Dataset items
* * *
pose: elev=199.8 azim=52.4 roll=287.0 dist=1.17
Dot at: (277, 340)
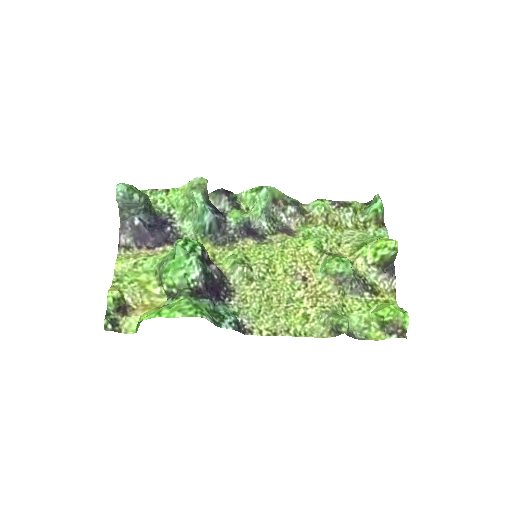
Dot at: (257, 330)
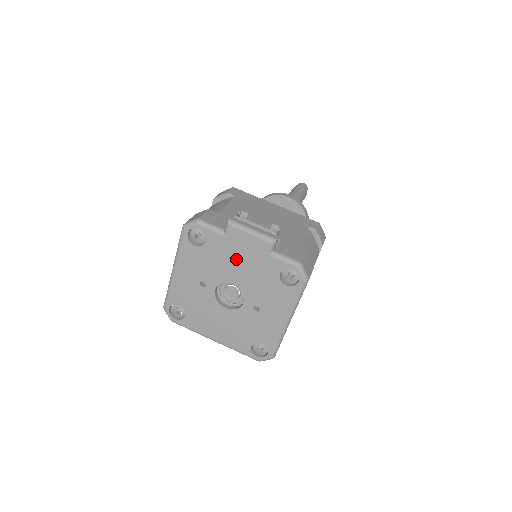
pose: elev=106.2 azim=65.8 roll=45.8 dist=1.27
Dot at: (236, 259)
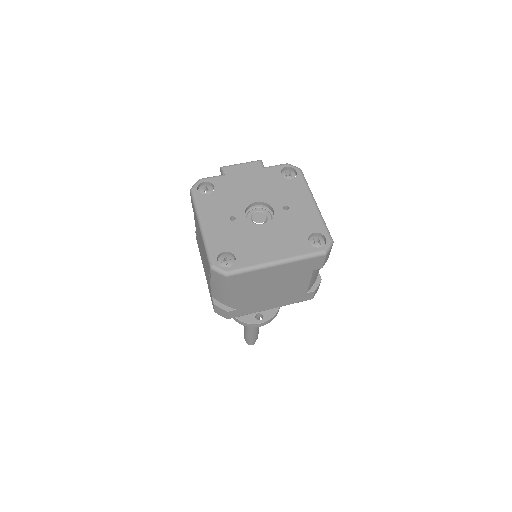
Dot at: (244, 184)
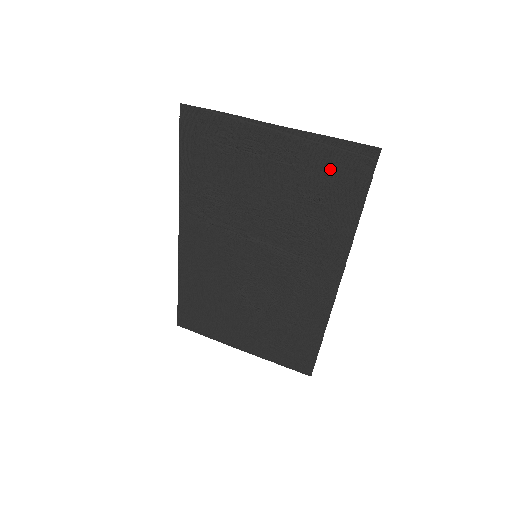
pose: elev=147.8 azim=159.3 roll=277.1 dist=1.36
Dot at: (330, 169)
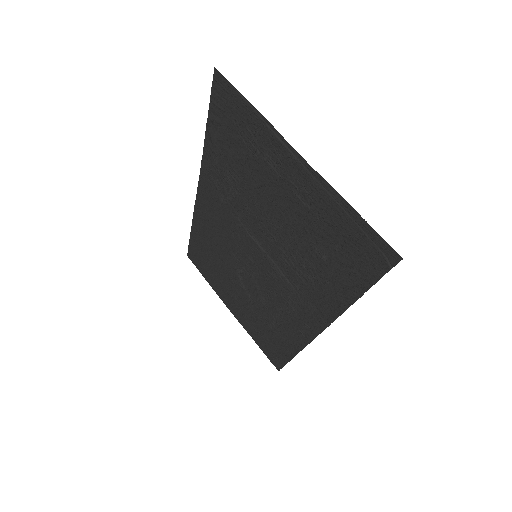
Dot at: (343, 237)
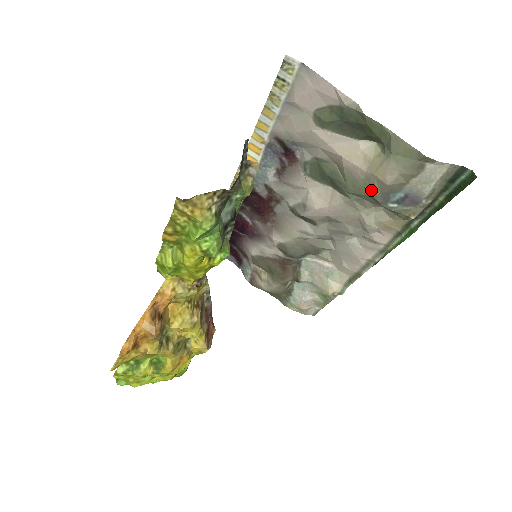
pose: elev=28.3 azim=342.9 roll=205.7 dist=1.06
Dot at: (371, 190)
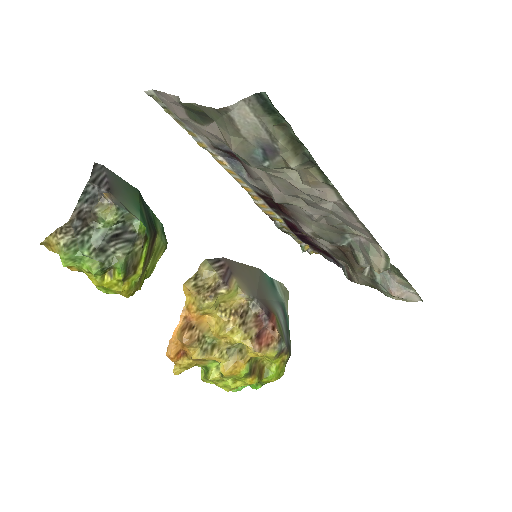
Dot at: occluded
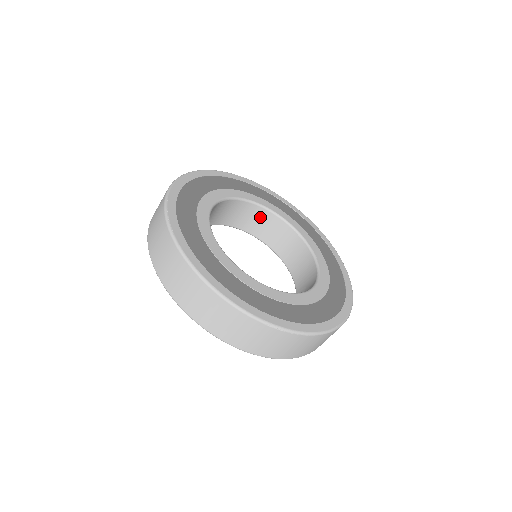
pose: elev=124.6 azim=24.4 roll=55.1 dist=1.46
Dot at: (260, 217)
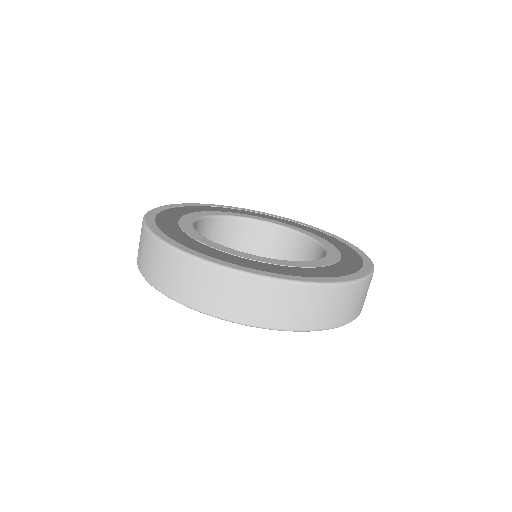
Dot at: (289, 242)
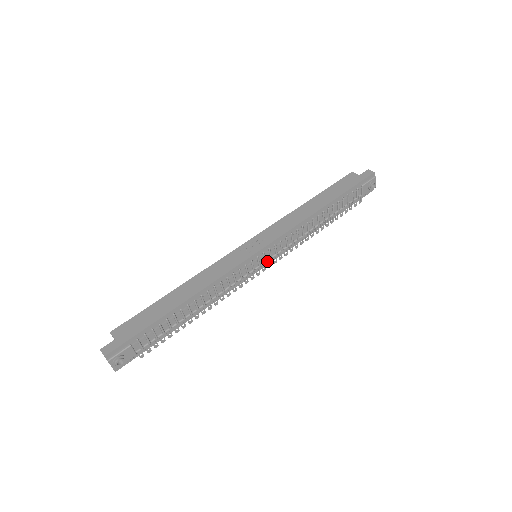
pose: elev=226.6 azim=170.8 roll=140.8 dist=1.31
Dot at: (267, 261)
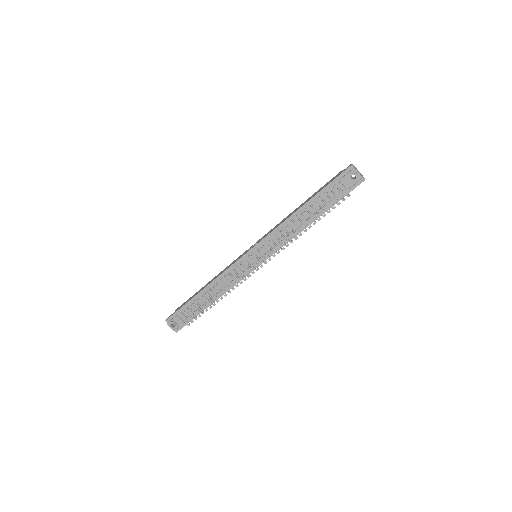
Dot at: (260, 259)
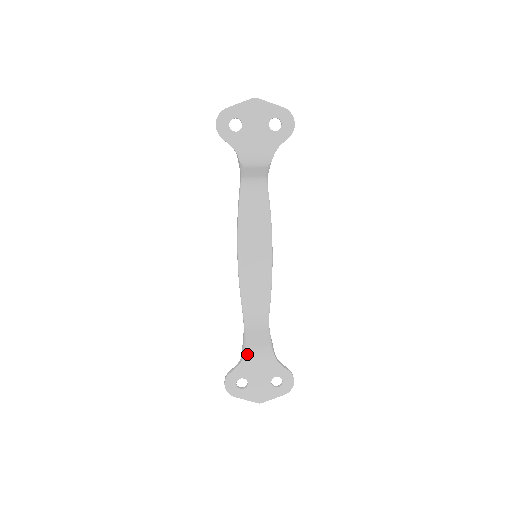
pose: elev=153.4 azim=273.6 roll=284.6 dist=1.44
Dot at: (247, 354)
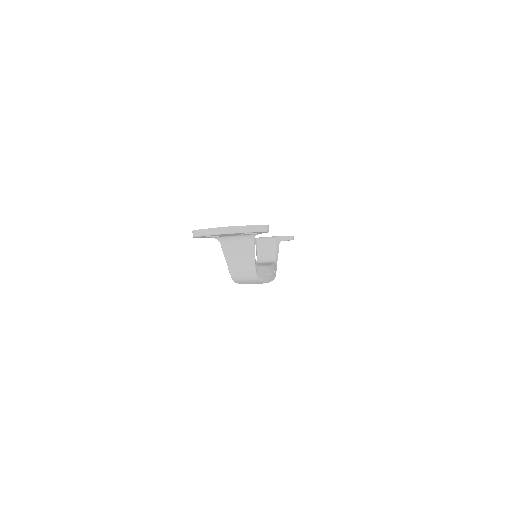
Dot at: occluded
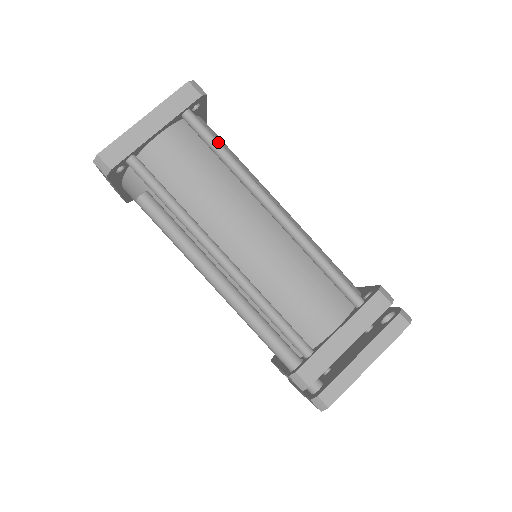
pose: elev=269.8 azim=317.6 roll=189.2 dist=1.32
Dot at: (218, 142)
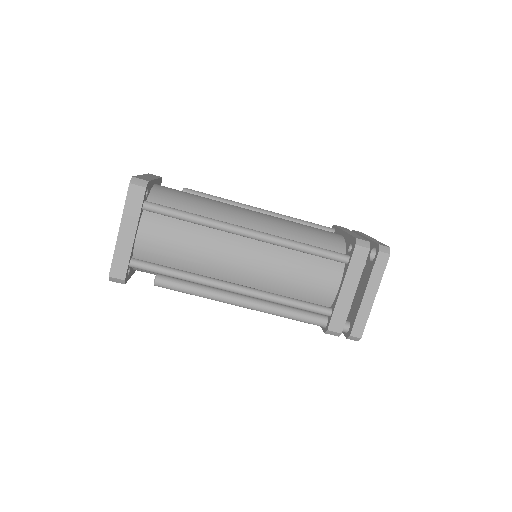
Dot at: (180, 213)
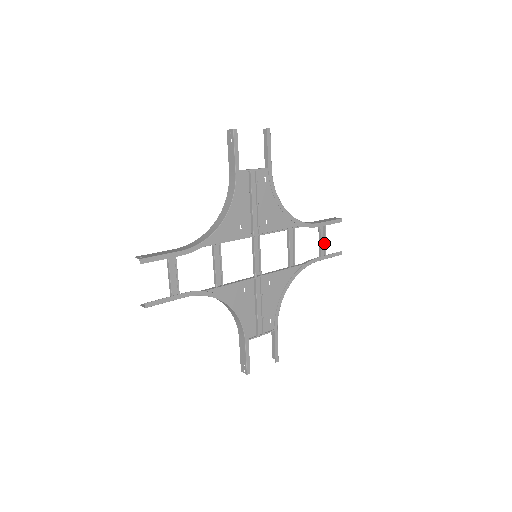
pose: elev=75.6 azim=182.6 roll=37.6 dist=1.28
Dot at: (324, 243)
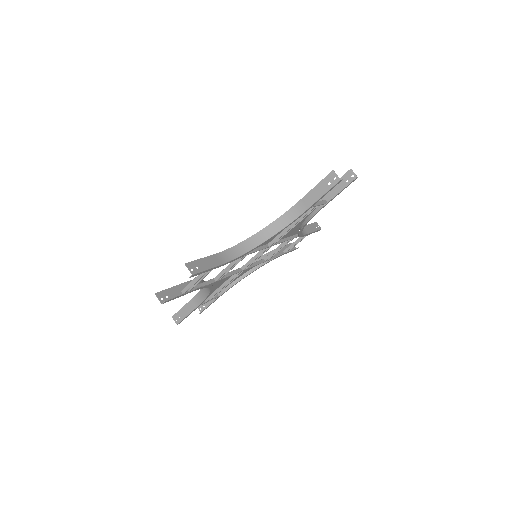
Dot at: occluded
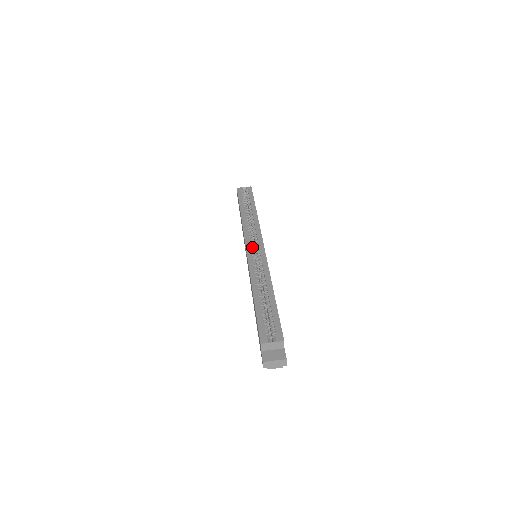
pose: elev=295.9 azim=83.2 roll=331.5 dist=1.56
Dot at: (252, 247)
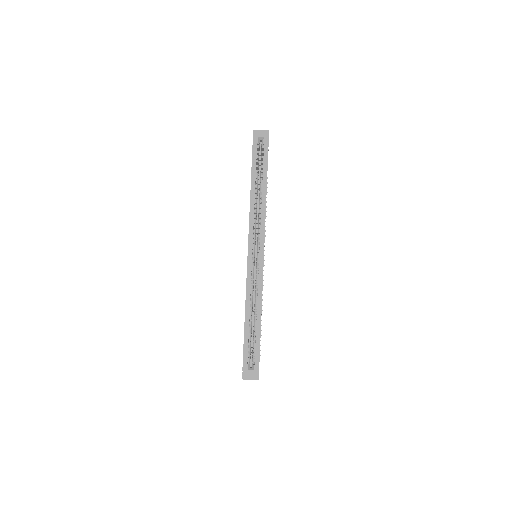
Dot at: (253, 251)
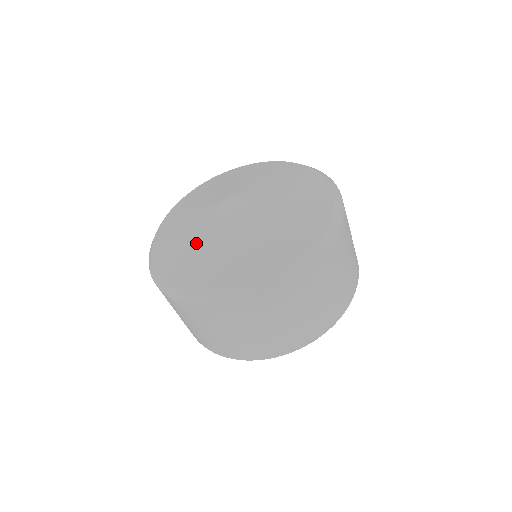
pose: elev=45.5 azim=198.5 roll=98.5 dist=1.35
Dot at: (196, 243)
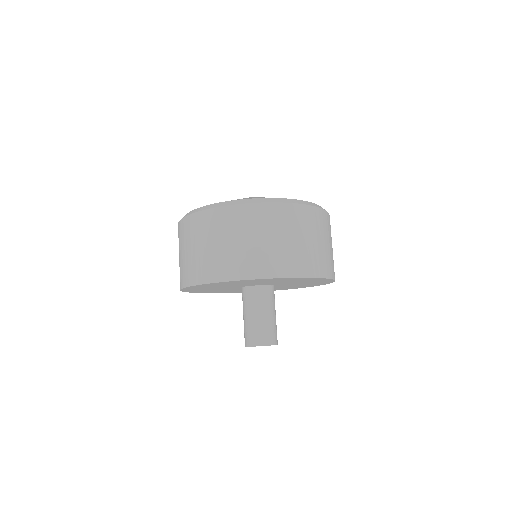
Dot at: occluded
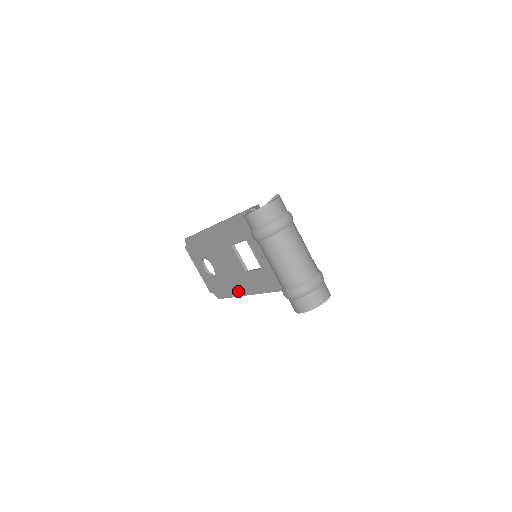
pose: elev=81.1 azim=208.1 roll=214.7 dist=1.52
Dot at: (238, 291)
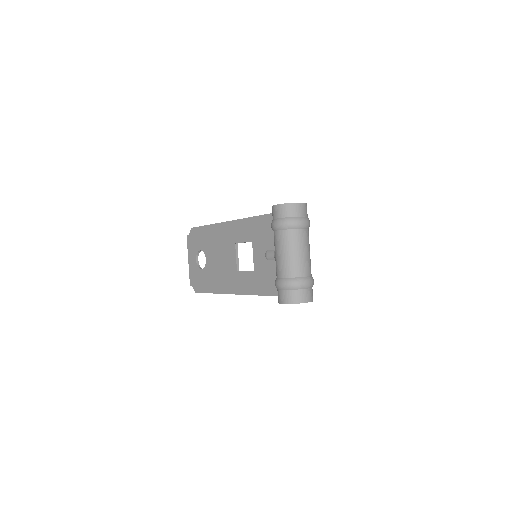
Dot at: (220, 288)
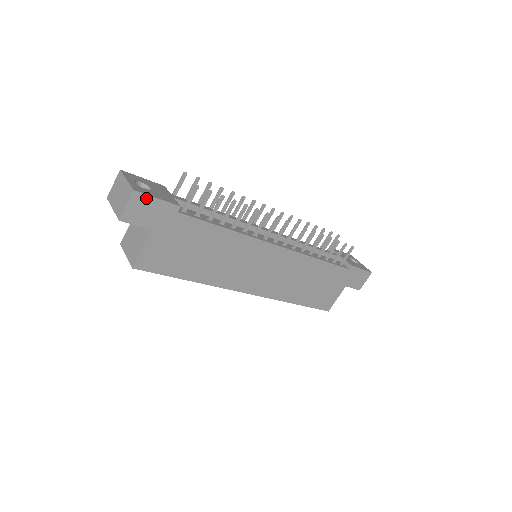
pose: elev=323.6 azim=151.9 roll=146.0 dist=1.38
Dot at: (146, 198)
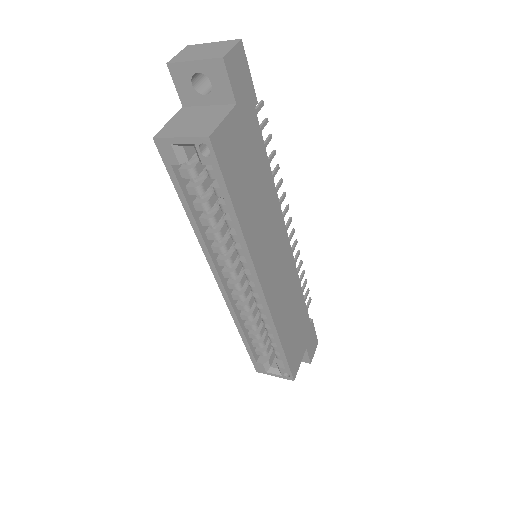
Dot at: (244, 60)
* * *
» **TASK REQUIREMENTS**: Copy the data word for word, starting at the line that contains "pose: elev=323.6 azim=151.9" and ending at the last line of the data, with both ends included. Leave the pictures out.

» **ANSWER TO THE EXERCISE**:
pose: elev=323.6 azim=151.9 roll=146.0 dist=1.38
Dot at: (146, 198)
Dot at: (244, 60)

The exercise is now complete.